The fact that studies searching for other evidence of weightlifting's advantages often were contradictory did not help resolve the issue. For example, for every one that showed resistance training reduced LDL (low density lipoproteins, the "bad" cholesterol) and increased HDL (high density lipoproteins, the "good" cholesterol), another followed saying it didn't.


Doctors now recognize that weight training contains an aerobic component. But the real merits of resistance training may not be found in that aspect or in blood levels, but rather in overall changes in the body. This year, the AHA issued a position paper that credited strength training for reducing resting blood pressure.


Fletcher still cautions people with high blood pressure to be careful when doing arm exercises, but endorses weightlifting as a part of most fitness plans. "We are really more liberally suggesting supplementing the aerobic experience with resistance exercise," he says. "For healthy people it is something they need, because it is beneficial as well as aerobic."


Wayne Westcott, fitness research director at the South Shore YMCA in Boston, Mass., couldn't agree more. Westcott has spent the better part of 30 years preaching the virtues of weight training for everyone -- young and old, healthy and sick.
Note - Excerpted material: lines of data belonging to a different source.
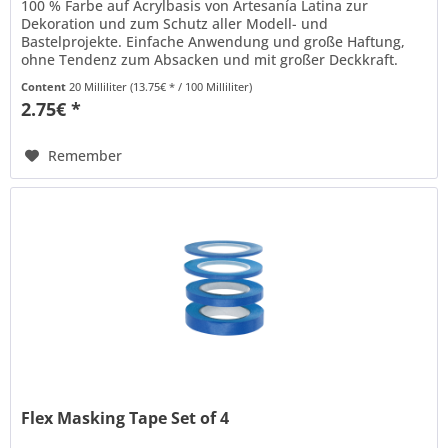
100 % Farbe auf Acrylbasis von Artesanía Latina zur
Dekoration und zum Schutz aller Modell- und
Bastelprojekte. Einfache Anwendung und große Haftung,
ohne Tendenz zum Absacken und mit großer Deckkraft.
Kann mit Wasser verdünnt werden und...
Content
20 Milliliter
(13.75€ * / 100 Milliliter)
2.75€ *
Remember
Flex Masking Tape Set of 4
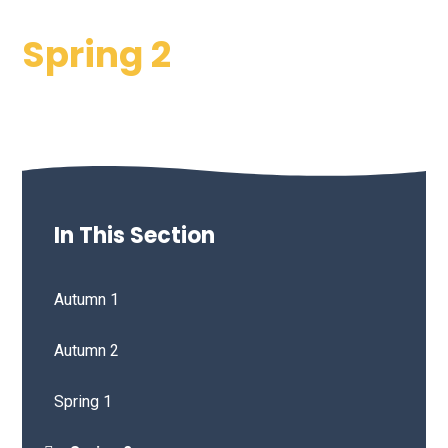
Spring 2
In This Section
Autumn 1
Autumn 2
Spring 1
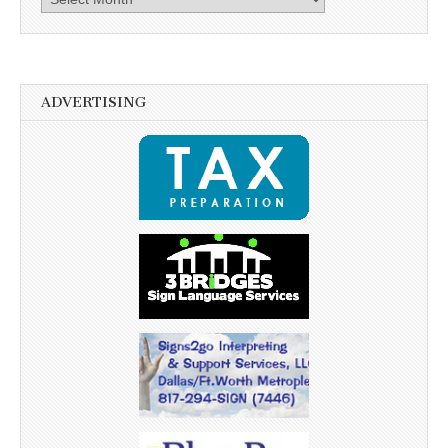
ADVERTISING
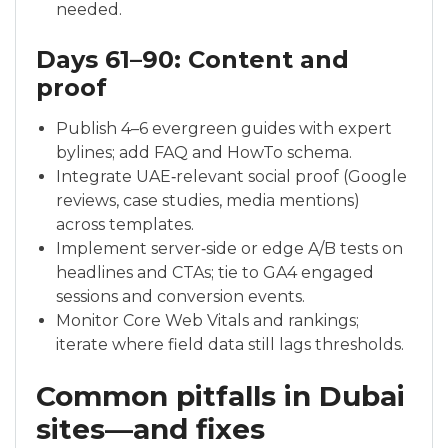
needed.
Days 61–90: Content and
proof
Publish 4–6 evergreen guides with expert
bylines; add FAQ and HowTo schema.
Integrate UAE‑relevant social proof (Google
reviews, case studies, media mentions)
across templates.
Implement server‑side or edge A/B tests on
headlines and CTAs; tie to GA4 engaged
sessions and conversion events.
Monitor Core Web Vitals and rankings;
iterate where field data still lags thresholds.
Common pitfalls in Dubai
sites—and fixes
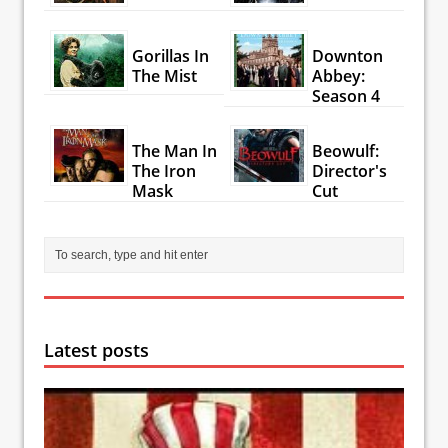
Gorillas In
Downton
The Mist
Abbey:
Season 4
The Man In
Beowulf:
The Iron
Director's
Mask
Cut
Latest posts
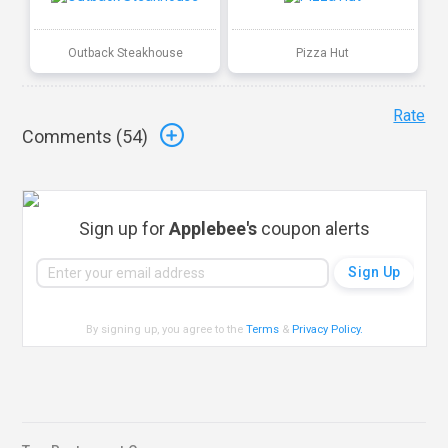
Outback Steakhouse
Pizza Hut
Rate
Comments (
54
)
Sign up for
Applebee's
coupon alerts
By signing up, you agree to the
Terms
&
Privacy Policy
.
"The cardiovascular system doesn't act independently of the muscular system," says Westcott, author of 16 books on strength training and fitness. "Every muscle you have acts as an auxiliary heart."


Having strong muscles is especially important for people with heart problems. Many cardiac patients, Westcott says, stress their hearts doing simple, everyday activities like walking up stairs, painting a wall, or trying to open a stuck window. "But strong muscles [help] accomplish these tasks easily," he says. "The better the condition of your muscles, the more they can help your heart."